Data alone isn’t enough. You need understanding and discipline to be successful.
I think it takes discipline combined with a solid understanding of the sport you’re trying to analyse.
If you don’t understand the context behind your numbers, no amount of advanced analysis and complicated algorithms is going to help you make sense of them. You need discipline because it is very easy to lock in on a particular theory and only pay attention to the data points that confirm that theory. A good practice is to always set aside a portion of your data before you start analysing. Once you’ve built what you think is your “best” model or theory, you can then test it against this alternative dataset.
Sports data yields random results, and the market is no more accurate than it was 16 years ago.
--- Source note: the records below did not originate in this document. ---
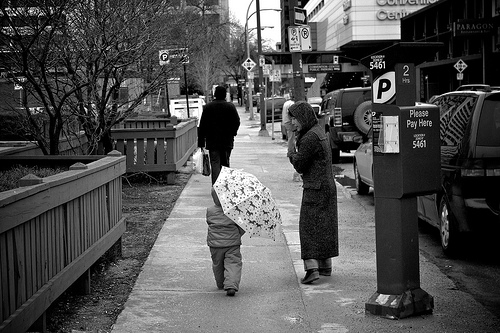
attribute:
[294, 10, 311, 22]
street sign — One way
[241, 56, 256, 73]
sign — directional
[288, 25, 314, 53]
sign — directional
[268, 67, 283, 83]
sign — directional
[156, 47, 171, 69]
sign — directional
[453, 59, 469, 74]
sign — directional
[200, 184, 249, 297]
child — small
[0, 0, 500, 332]
picture — black and white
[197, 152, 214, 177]
bag — white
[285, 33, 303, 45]
arrow — white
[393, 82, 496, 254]
suv — dark colored, parked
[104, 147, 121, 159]
post — three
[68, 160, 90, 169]
post — three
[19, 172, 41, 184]
post — three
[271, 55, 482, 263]
cars — parked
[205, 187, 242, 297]
child — small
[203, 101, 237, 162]
clothing — dark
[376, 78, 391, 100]
letter — black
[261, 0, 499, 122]
buildings — in the background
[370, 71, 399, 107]
sign — parking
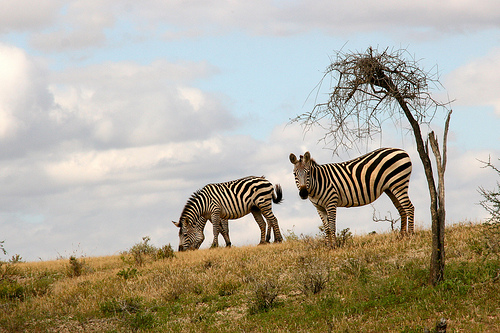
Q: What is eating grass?
A: The zebra.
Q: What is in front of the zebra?
A: A small tree.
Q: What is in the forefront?
A: Green and brown grass.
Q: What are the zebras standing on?
A: Grass.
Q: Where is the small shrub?
A: In front of the zebras.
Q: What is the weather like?
A: Partially cloudy.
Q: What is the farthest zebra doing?
A: Eating.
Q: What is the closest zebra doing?
A: Looking.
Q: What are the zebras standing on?
A: The ground.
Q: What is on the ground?
A: Grass and shrubs.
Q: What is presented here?
A: A trio of zebras.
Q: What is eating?
A: A pair of zebras.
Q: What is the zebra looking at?
A: The camera.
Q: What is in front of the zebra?
A: Small dead tree.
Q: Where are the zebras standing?
A: On the hill.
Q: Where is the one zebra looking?
A: At the camera.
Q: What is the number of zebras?
A: Two.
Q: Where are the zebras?
A: Natural habitat.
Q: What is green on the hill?
A: Grass.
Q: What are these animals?
A: Zebras.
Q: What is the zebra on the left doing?
A: Eating grass.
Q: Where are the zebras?
A: In a field.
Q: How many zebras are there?
A: Two.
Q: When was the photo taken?
A: During the daytime.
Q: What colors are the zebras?
A: White and black.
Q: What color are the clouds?
A: White.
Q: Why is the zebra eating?
A: It's hungry.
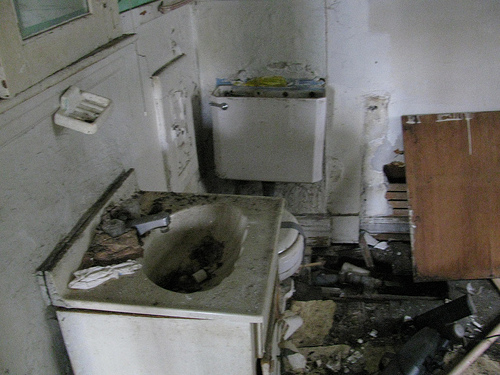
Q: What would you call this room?
A: A bathroom.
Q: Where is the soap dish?
A: On the wall above the sink.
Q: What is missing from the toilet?
A: The tank cover.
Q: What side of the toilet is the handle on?
A: The left.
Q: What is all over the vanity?
A: Dirt.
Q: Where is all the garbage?
A: On the floor.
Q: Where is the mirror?
A: On the wall.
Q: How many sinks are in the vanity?
A: One.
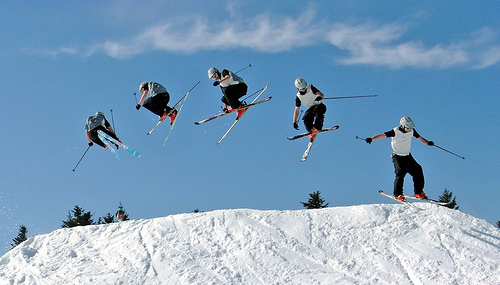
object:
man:
[81, 110, 125, 151]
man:
[132, 80, 179, 126]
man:
[206, 66, 250, 119]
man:
[292, 77, 329, 143]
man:
[363, 114, 438, 201]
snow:
[2, 197, 499, 285]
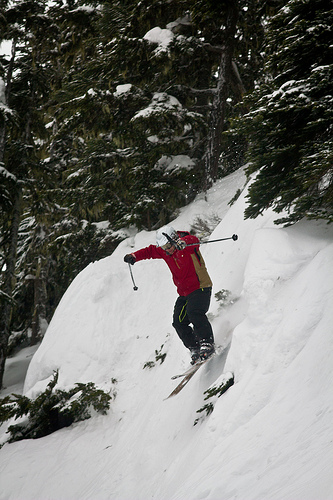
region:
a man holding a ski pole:
[120, 251, 139, 294]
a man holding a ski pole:
[172, 232, 238, 247]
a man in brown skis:
[154, 349, 233, 401]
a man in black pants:
[168, 289, 216, 343]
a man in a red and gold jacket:
[132, 228, 212, 297]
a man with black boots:
[184, 337, 215, 363]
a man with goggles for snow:
[157, 240, 172, 249]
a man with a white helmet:
[152, 225, 176, 246]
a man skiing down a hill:
[113, 226, 240, 398]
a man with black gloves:
[123, 250, 135, 266]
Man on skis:
[162, 325, 237, 404]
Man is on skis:
[163, 324, 236, 402]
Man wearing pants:
[172, 286, 217, 352]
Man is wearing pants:
[171, 284, 219, 351]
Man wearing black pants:
[169, 286, 216, 353]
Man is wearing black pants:
[170, 283, 220, 351]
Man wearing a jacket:
[128, 231, 214, 298]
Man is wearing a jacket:
[128, 235, 214, 299]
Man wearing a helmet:
[152, 223, 181, 247]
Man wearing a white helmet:
[150, 221, 187, 247]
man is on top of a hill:
[128, 215, 231, 371]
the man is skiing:
[126, 215, 235, 380]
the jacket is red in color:
[149, 242, 222, 300]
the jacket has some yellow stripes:
[190, 236, 217, 289]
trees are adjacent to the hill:
[56, 56, 223, 208]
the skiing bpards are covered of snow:
[167, 352, 232, 396]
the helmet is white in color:
[144, 218, 184, 246]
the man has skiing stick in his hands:
[129, 216, 256, 372]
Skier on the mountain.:
[120, 213, 245, 406]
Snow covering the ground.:
[0, 161, 331, 499]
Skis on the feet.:
[163, 344, 225, 404]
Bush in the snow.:
[0, 364, 119, 447]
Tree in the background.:
[0, 0, 330, 385]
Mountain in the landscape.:
[0, 149, 332, 497]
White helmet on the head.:
[150, 219, 179, 258]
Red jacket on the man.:
[118, 220, 215, 298]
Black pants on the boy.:
[122, 216, 232, 359]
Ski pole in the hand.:
[173, 232, 243, 252]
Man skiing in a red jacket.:
[123, 227, 238, 398]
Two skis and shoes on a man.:
[164, 345, 227, 401]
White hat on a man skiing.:
[153, 225, 177, 244]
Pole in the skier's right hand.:
[123, 254, 140, 292]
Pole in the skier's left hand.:
[178, 233, 240, 247]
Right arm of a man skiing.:
[124, 244, 162, 265]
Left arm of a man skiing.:
[174, 234, 200, 252]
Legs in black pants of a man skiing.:
[172, 288, 218, 344]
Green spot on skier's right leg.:
[177, 301, 188, 321]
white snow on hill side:
[251, 277, 292, 320]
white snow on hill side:
[278, 400, 300, 421]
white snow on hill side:
[261, 465, 279, 485]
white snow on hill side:
[284, 433, 303, 455]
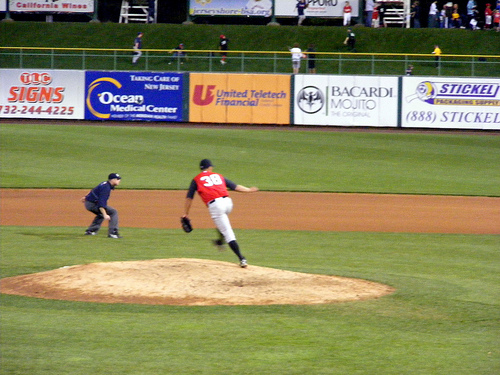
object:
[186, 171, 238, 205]
jersey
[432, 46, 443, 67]
man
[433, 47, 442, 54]
jacket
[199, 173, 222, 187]
38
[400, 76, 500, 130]
sign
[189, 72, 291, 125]
sign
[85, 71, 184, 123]
sign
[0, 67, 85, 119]
sign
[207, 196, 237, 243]
pants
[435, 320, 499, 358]
grass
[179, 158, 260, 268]
baseball player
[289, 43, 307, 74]
people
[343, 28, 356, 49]
people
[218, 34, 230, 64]
people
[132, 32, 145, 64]
people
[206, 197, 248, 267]
legs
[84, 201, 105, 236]
legs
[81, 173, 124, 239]
player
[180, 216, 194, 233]
catcher glove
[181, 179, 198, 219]
hand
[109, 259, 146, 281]
base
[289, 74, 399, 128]
poster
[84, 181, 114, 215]
shirt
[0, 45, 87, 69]
fence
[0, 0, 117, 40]
background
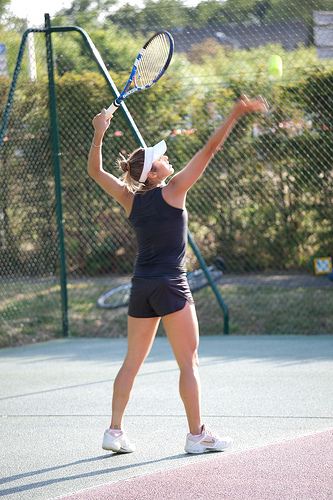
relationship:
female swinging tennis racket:
[85, 100, 272, 460] [100, 25, 172, 116]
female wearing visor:
[85, 100, 272, 460] [136, 143, 170, 185]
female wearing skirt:
[85, 100, 272, 460] [126, 270, 188, 319]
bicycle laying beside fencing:
[100, 258, 226, 302] [4, 2, 331, 335]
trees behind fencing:
[3, 4, 332, 280] [4, 2, 331, 335]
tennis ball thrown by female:
[266, 54, 287, 81] [85, 100, 272, 460]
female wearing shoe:
[85, 100, 272, 460] [187, 423, 234, 451]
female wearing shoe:
[85, 100, 272, 460] [98, 423, 136, 457]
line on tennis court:
[43, 412, 331, 493] [5, 332, 331, 499]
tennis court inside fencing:
[5, 332, 331, 499] [4, 2, 331, 335]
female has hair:
[85, 100, 272, 460] [119, 144, 159, 190]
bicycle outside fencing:
[100, 258, 226, 302] [4, 2, 331, 335]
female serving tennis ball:
[85, 100, 272, 460] [266, 54, 287, 81]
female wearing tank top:
[85, 100, 272, 460] [125, 192, 190, 272]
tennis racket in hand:
[100, 25, 172, 116] [88, 110, 117, 136]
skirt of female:
[126, 270, 188, 319] [85, 100, 272, 460]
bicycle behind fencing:
[100, 258, 226, 302] [4, 2, 331, 335]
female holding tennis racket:
[85, 100, 272, 460] [100, 25, 172, 116]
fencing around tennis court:
[4, 2, 331, 335] [5, 332, 331, 499]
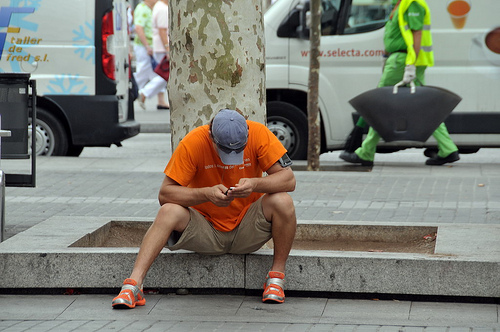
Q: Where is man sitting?
A: On the curb.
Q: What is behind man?
A: Tree trunk.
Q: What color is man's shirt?
A: Orange.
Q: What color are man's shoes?
A: Orange.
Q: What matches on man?
A: Shoes and shirt.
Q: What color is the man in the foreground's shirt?
A: Orange.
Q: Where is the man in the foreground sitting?
A: On curb.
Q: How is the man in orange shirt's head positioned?
A: Looking down.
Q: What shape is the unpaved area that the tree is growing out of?
A: Rectangle.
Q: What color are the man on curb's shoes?
A: Orange.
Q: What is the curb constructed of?
A: Concrete.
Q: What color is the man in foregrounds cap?
A: Gray.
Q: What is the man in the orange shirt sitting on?
A: Sidewalk.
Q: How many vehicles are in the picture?
A: 2.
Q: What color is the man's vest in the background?
A: Yellow.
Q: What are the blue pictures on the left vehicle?
A: Snowflakes.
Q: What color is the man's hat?
A: Blue.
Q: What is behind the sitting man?
A: Tree.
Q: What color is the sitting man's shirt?
A: Orange.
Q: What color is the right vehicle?
A: White.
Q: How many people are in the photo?
A: 4.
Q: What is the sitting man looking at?
A: His hands.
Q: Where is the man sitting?
A: On a curb.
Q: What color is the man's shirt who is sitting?
A: Orange.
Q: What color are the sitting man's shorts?
A: Khaki.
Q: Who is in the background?
A: A man in a green uniform.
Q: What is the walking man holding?
A: A black bag.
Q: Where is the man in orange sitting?
A: By the tree.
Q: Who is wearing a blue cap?
A: The man in orange.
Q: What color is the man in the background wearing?
A: Green.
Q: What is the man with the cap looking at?
A: A phone.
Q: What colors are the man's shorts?
A: Brown.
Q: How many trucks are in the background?
A: Two.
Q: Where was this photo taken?
A: Outside on the sidewalk.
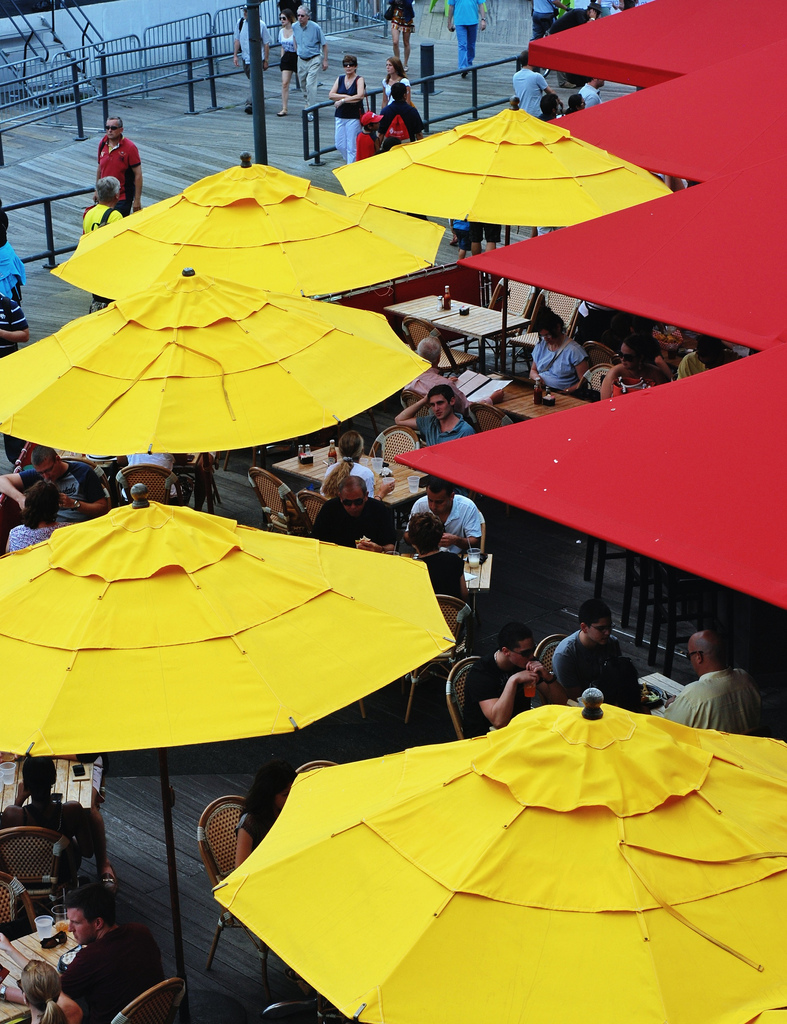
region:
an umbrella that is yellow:
[357, 123, 579, 262]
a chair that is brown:
[517, 628, 584, 695]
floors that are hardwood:
[116, 799, 158, 864]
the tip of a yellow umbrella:
[123, 482, 163, 515]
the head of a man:
[42, 880, 109, 947]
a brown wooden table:
[15, 921, 80, 974]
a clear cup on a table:
[22, 916, 62, 945]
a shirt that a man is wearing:
[548, 637, 608, 688]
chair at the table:
[113, 976, 195, 1014]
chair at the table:
[259, 999, 280, 1007]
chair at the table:
[5, 838, 53, 891]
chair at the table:
[251, 472, 304, 510]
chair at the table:
[377, 433, 408, 463]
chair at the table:
[494, 279, 502, 305]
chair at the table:
[1, 817, 31, 861]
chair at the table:
[296, 758, 338, 772]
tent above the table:
[442, 859, 685, 999]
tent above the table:
[11, 564, 95, 703]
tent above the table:
[621, 473, 739, 584]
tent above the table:
[392, 135, 522, 226]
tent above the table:
[538, 13, 649, 102]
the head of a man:
[406, 377, 471, 426]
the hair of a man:
[411, 377, 455, 428]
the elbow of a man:
[375, 390, 428, 441]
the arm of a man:
[472, 660, 541, 740]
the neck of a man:
[478, 633, 525, 691]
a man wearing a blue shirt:
[404, 361, 475, 450]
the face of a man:
[321, 467, 388, 538]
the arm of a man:
[368, 359, 466, 437]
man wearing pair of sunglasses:
[336, 491, 373, 513]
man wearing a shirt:
[316, 493, 398, 550]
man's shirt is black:
[308, 488, 396, 553]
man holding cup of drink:
[517, 665, 542, 699]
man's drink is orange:
[513, 668, 543, 706]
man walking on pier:
[83, 106, 143, 225]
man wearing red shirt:
[90, 134, 142, 211]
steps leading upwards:
[4, 19, 98, 114]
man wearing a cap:
[354, 105, 382, 128]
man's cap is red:
[357, 105, 382, 129]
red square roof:
[401, 2, 785, 631]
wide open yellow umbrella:
[215, 680, 781, 1021]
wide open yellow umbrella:
[1, 497, 470, 788]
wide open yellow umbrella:
[1, 270, 397, 452]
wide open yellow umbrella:
[65, 162, 441, 308]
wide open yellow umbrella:
[341, 101, 674, 257]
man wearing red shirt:
[86, 109, 147, 221]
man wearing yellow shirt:
[65, 180, 136, 259]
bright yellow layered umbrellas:
[10, 80, 783, 1023]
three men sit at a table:
[445, 606, 753, 737]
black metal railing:
[285, 48, 531, 170]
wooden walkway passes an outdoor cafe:
[0, 17, 598, 327]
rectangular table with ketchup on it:
[387, 285, 534, 342]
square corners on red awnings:
[386, 0, 785, 617]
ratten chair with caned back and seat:
[197, 787, 272, 983]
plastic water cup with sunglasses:
[34, 903, 72, 959]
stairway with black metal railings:
[11, 5, 100, 106]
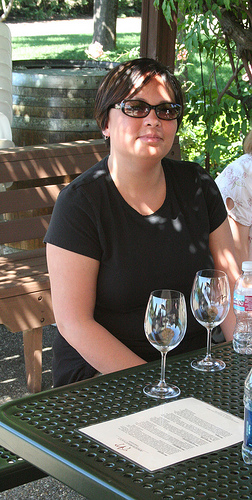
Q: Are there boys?
A: No, there are no boys.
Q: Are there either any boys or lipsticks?
A: No, there are no boys or lipsticks.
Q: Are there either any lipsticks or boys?
A: No, there are no boys or lipsticks.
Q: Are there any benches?
A: Yes, there is a bench.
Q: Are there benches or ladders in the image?
A: Yes, there is a bench.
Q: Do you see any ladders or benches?
A: Yes, there is a bench.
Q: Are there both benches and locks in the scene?
A: No, there is a bench but no locks.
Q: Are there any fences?
A: No, there are no fences.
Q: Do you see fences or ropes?
A: No, there are no fences or ropes.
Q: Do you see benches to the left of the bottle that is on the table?
A: Yes, there is a bench to the left of the bottle.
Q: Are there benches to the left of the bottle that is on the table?
A: Yes, there is a bench to the left of the bottle.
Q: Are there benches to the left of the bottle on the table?
A: Yes, there is a bench to the left of the bottle.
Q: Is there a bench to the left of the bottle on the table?
A: Yes, there is a bench to the left of the bottle.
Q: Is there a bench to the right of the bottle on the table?
A: No, the bench is to the left of the bottle.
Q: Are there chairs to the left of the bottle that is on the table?
A: No, there is a bench to the left of the bottle.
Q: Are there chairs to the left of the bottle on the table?
A: No, there is a bench to the left of the bottle.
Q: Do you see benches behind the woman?
A: Yes, there is a bench behind the woman.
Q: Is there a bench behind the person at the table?
A: Yes, there is a bench behind the woman.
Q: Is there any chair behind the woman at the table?
A: No, there is a bench behind the woman.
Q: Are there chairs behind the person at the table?
A: No, there is a bench behind the woman.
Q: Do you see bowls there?
A: No, there are no bowls.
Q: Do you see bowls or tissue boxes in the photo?
A: No, there are no bowls or tissue boxes.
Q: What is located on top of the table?
A: The menu is on top of the table.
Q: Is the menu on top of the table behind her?
A: Yes, the menu is on top of the table.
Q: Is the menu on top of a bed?
A: No, the menu is on top of the table.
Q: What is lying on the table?
A: The menu is lying on the table.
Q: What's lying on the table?
A: The menu is lying on the table.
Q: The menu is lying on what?
A: The menu is lying on the table.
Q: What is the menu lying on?
A: The menu is lying on the table.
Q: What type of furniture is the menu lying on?
A: The menu is lying on the table.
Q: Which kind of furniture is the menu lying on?
A: The menu is lying on the table.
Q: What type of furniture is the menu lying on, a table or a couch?
A: The menu is lying on a table.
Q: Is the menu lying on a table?
A: Yes, the menu is lying on a table.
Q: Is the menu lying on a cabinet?
A: No, the menu is lying on a table.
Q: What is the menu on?
A: The menu is on the table.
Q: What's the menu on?
A: The menu is on the table.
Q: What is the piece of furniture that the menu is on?
A: The piece of furniture is a table.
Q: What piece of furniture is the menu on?
A: The menu is on the table.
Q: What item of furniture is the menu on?
A: The menu is on the table.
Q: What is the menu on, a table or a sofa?
A: The menu is on a table.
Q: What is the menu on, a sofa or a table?
A: The menu is on a table.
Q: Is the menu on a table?
A: Yes, the menu is on a table.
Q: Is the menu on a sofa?
A: No, the menu is on a table.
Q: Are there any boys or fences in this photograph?
A: No, there are no fences or boys.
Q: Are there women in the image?
A: Yes, there is a woman.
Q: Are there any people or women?
A: Yes, there is a woman.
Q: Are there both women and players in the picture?
A: No, there is a woman but no players.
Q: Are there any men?
A: No, there are no men.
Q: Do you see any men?
A: No, there are no men.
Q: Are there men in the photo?
A: No, there are no men.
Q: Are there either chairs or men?
A: No, there are no men or chairs.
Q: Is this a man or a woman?
A: This is a woman.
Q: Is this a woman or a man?
A: This is a woman.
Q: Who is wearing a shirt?
A: The woman is wearing a shirt.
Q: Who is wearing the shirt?
A: The woman is wearing a shirt.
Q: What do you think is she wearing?
A: The woman is wearing a shirt.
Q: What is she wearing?
A: The woman is wearing a shirt.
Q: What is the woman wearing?
A: The woman is wearing a shirt.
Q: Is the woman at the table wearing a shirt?
A: Yes, the woman is wearing a shirt.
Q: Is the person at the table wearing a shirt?
A: Yes, the woman is wearing a shirt.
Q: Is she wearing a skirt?
A: No, the woman is wearing a shirt.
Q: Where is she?
A: The woman is at the table.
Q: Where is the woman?
A: The woman is at the table.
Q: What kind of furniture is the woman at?
A: The woman is at the table.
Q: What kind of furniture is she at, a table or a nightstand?
A: The woman is at a table.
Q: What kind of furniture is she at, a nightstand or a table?
A: The woman is at a table.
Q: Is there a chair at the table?
A: No, there is a woman at the table.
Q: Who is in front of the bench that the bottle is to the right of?
A: The woman is in front of the bench.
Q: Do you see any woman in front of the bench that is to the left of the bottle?
A: Yes, there is a woman in front of the bench.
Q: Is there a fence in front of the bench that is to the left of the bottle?
A: No, there is a woman in front of the bench.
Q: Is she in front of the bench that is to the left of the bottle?
A: Yes, the woman is in front of the bench.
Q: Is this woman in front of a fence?
A: No, the woman is in front of the bench.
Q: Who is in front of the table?
A: The woman is in front of the table.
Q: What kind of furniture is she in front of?
A: The woman is in front of the table.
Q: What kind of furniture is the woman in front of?
A: The woman is in front of the table.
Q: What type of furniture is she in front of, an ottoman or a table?
A: The woman is in front of a table.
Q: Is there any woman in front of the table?
A: Yes, there is a woman in front of the table.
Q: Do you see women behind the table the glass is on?
A: No, the woman is in front of the table.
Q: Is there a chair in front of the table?
A: No, there is a woman in front of the table.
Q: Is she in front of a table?
A: Yes, the woman is in front of a table.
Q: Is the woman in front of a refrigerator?
A: No, the woman is in front of a table.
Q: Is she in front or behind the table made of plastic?
A: The woman is in front of the table.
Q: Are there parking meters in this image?
A: No, there are no parking meters.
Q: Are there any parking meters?
A: No, there are no parking meters.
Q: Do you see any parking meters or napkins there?
A: No, there are no parking meters or napkins.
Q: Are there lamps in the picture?
A: No, there are no lamps.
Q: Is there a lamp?
A: No, there are no lamps.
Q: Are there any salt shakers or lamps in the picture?
A: No, there are no lamps or salt shakers.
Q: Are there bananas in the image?
A: Yes, there are bananas.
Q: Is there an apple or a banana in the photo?
A: Yes, there are bananas.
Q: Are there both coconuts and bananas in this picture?
A: No, there are bananas but no coconuts.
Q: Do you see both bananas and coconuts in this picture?
A: No, there are bananas but no coconuts.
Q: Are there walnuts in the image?
A: No, there are no walnuts.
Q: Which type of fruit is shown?
A: The fruit is bananas.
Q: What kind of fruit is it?
A: The fruits are bananas.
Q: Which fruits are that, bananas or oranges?
A: These are bananas.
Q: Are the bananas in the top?
A: Yes, the bananas are in the top of the image.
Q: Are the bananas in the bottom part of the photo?
A: No, the bananas are in the top of the image.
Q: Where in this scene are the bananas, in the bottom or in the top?
A: The bananas are in the top of the image.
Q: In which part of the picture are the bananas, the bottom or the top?
A: The bananas are in the top of the image.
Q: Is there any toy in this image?
A: No, there are no toys.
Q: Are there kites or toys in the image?
A: No, there are no toys or kites.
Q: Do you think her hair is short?
A: Yes, the hair is short.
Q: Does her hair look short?
A: Yes, the hair is short.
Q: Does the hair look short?
A: Yes, the hair is short.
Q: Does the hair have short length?
A: Yes, the hair is short.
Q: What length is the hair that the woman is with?
A: The hair is short.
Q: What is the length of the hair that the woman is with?
A: The hair is short.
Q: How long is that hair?
A: The hair is short.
I’d say the most surprising phenomena in sports data sets is the inherent randomness in most sports outcomes and the lack of repeatability. For example, in the NFL, the occasions when a team wins possession of the ball through a defensive action appear to be largely random, with little correlation from week to week. This fact can lead to potential betting opportunities as the market appears to give more weight to defensive turnovers than what the data indicate.
What’s more, despite all the extra data we now have access to today, the market does not appear to be getting more accurate, at least when it comes to the NFL. From 1989 to 2000, the bookies’ favourite won 66.7% of the time. Between 2001 and 2012, the bookies’ favourite won 66.9% of the time.